Use odd symmetry to set cosine and DC coefficients to zero.
Half-wave symmetry removes even harmonics in many standard waveforms.
Line spacing in spectrum is equal to fundamental frequency (f_0).

Revision Summary

Fourier series decomposes periodic signals into harmonics.
Coefficients measure strength and phase of frequency components.
Orthogonality is the reason coefficients can be extracted independently.
Trigonometric form is intuitive; exponential form is compact.
Periodic signals produce discrete line spectra.

Frequently Asked Questions

Why do we use Fourier series only for periodic signals?

Fourier series represents a signal as repeated sinusoidal components at integer multiples of a fundamental frequency. That harmonic structure exists naturally when the signal repeats with a fixed period.

What is the physical meaning of Fourier coefficients?

A Fourier coefficient tells how much of a particular sinusoidal frequency is present in the signal. Large coefficient means that frequency strongly contributes to the waveform shape.

Why are sine and cosine used as building blocks?

Sinusoids are eigenfunctions of LTI systems and are orthogonal over a period. Orthogonality lets us separate one frequency component from another cleanly.

What is the difference between Fourier series and Fourier transform?

Fourier series is used mainly for periodic signals and gives a discrete line spectrum. Fourier transform is used for aperiodic signals and gives a continuous spectrum.

Which form is better for exams: trigonometric or exponential?

Use trigonometric form when the question emphasizes even and odd symmetry.
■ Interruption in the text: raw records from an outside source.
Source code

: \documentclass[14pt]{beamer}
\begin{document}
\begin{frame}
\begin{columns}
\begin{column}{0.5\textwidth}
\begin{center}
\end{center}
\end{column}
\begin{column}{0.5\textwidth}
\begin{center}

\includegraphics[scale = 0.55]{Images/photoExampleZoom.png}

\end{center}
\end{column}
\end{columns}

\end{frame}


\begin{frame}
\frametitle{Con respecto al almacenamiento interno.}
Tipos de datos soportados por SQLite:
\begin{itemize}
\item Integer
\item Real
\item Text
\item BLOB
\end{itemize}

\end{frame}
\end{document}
Use exponential form when algebra, complex spectra, or system response is involved.

Practice Questions

Conceptual

Explain Fourier series using the idea of harmonics.
Why does a square wave need many harmonics?
Why do different harmonics not interfere while calculating coefficients?

Numerical

Find (f_0) and (omega_0) for a signal with (T_0=4 ms).
For an even periodic signal, identify which Fourier coefficients are zero.
Write the exponential Fourier series coefficient formula for a periodic signal.

MCQs

Fourier series is mainly used for periodic / aperiodic / random-only / DC-only signals.
A periodic signal spectrum is discrete / continuous / zero / always flat.
For an odd signal, cosine coefficients are usually zero / maximum / infinite / unchanged.